PROVIDED TEXT -
------------------------------------------------------------
I have created ZOOKEEPER-2288 and attached my partial fix patch.  Jordan,
I can see you already spotted it and linked it with CURATOR-268.  Thanks
again for reporting this.

--Chris Nauroth




On 10/6/15, 11:01 AM, "Flavio Junqueira" <f...@apache.org> wrote:

>You're right that shutdown calls flush, but when the RoD request  hits,
>it breaks the while loop and shutdown isn't called. I suppose it is
>relying on PrepRequestProcessor to call shutdown.
>
>-Flavio
>
>> On 06 Oct 2015, at 18:24, Chris Nauroth <cnaur...@hortonworks.com>
>>wrote:
>> 
>> Flavio, thank you for confirmation.
>> 
>> Regarding the SyncRequestProcessor, I thought the case you described
>>would
>> be covered by the final flush call from within
>> SyncRequestProcessor#shutdown.  Let me know if I'm missing an important
>> point though.
>> 
>> --Chris Nauroth
>> 
>> 
>> 
>> 
>> On 10/6/15, 9:14 AM, "Flavio Junqueira" <f...@apache.org> wrote:
>> 
>>> That's a good analysis, Chris. I might be worth doing.
>>> 
>>> I have a new conjecture for Jordan's issue. I was having a look at
>>> SyncRequestProcessor and the following seems to happen. This request
>>> processor tries to accumulate requests to perform a group commit to the
>>> transaction log. If the load is high, it tries to group as many as
>>>1000.
>>> The trouble is that if it receives a RoD at a high load, then it is
>>> currently breaking the main thread loop and not flushing the requests
>>> accumulated in the toFlush list. Note that flushing includes executing
>>> them in FinalRequestProcessor.
------------------------------------------------------------
SOURCE MATERIAL -
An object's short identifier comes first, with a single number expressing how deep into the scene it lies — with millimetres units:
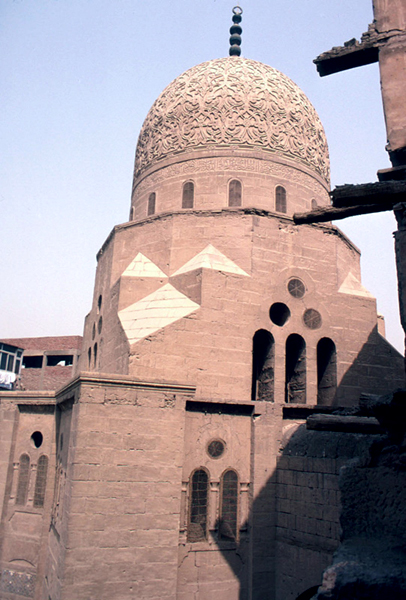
------------------------------------------------------------
QUESTIONS -
[A] Print everything in the ZooKeeper thread from "I have created" down to "for reporting this.", word for word.
[B] According to the ZooKeeper thread, what is the largest number of requests that SyncRequestProcessor tries to group for a commit when the load is high?
The lines play no part in this work.

SOLVED PROBLEMS -
[A]
I have created ZOOKEEPER-2288 and attached my partial fix patch.  Jordan,
I can see you already spotted it and linked it with CURATOR-268.  Thanks
again for reporting this.

[B] As many as 1000.